Operation of a ferromagnetic axion haloscope at $m_a=58\,\mu$eV

TL;DR

This paper reports the operation of a ferromagnetic axion haloscope targeting 58 μeV axions, setting new experimental limits on axion-electron coupling and demonstrating a novel detection approach using a magnetized sample.

Contribution

It introduces the first experimental operation of a ferromagnetic haloscope for axion detection at this mass, utilizing axion-electron coupling in a resonant setup.

Findings

Set an upper limit on axion-electron coupling constant $g_{aee}<4.9\times10^{-10}$ at 58 μeV

Demonstrated operation of a prototype ferromagnetic haloscope

First experimental result exploiting axion-electron coupling

Abstract

Axions, originally proposed to solve the strong CP problem of quantum chromodynamics, emerge now as leading candidates of WISP dark matter.

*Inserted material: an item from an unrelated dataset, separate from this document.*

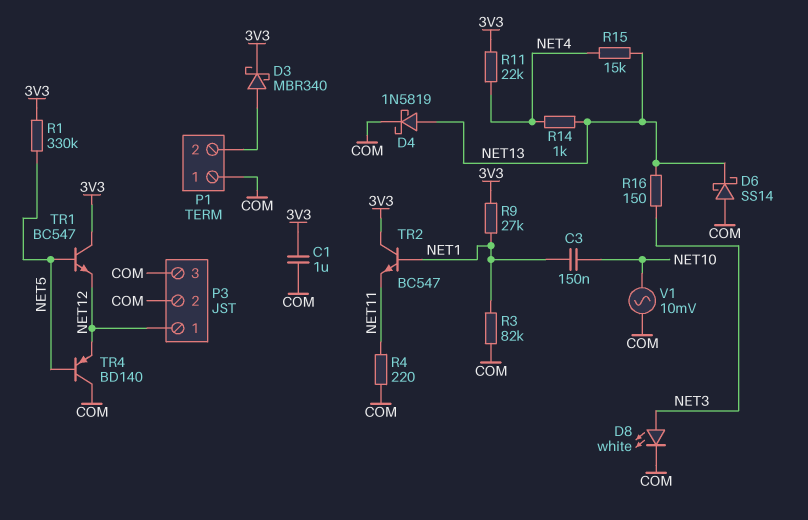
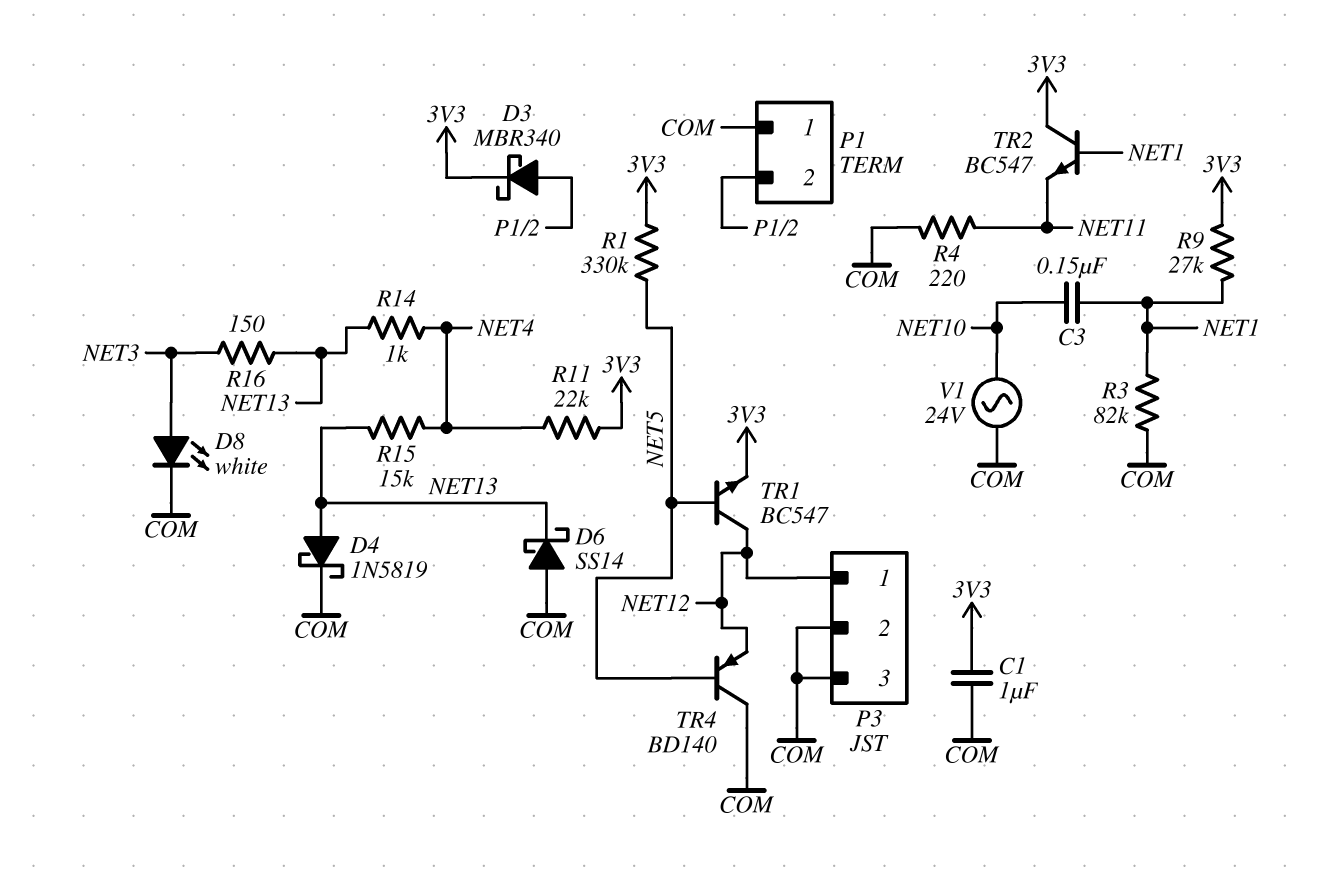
TR1: NPN BC547 (B NET5, C 3V3, E NET12) -> NPN BC547 (B NET5, C NET12, E 3V3)
V1: AC 10mV (COM, NET10) -> AC 24V (COM, NET10)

The rich phenomenology associated to the light and stable QCD axion can be described as an effective magnetic field that can be experimentally investigated. For the QUAX experiment, dark matter axions are searched by means of their resonant interactions with electronic spins in a magnetized sample. In principle, axion-induced magnetization changes can be detected by embedding a sample in an rf cavity in a static magnetic field. In this work we describe the operation of a prototype ferromagnetic haloscope, with a sensitivity limited by thermal fluctuations and receiver noise. With a preliminary dark matter search, we are able to set an upper limit on the coupling constant of DFSZ axions to electrons $g_{aee}<4.9\times10^{-10}$ at 95\% C.L. for a mass of $58\,\mu$eV (i.\,e. 14\,GHz). This is the first experimental result with an apparatus exploiting the coupling between cosmological axions and electrons.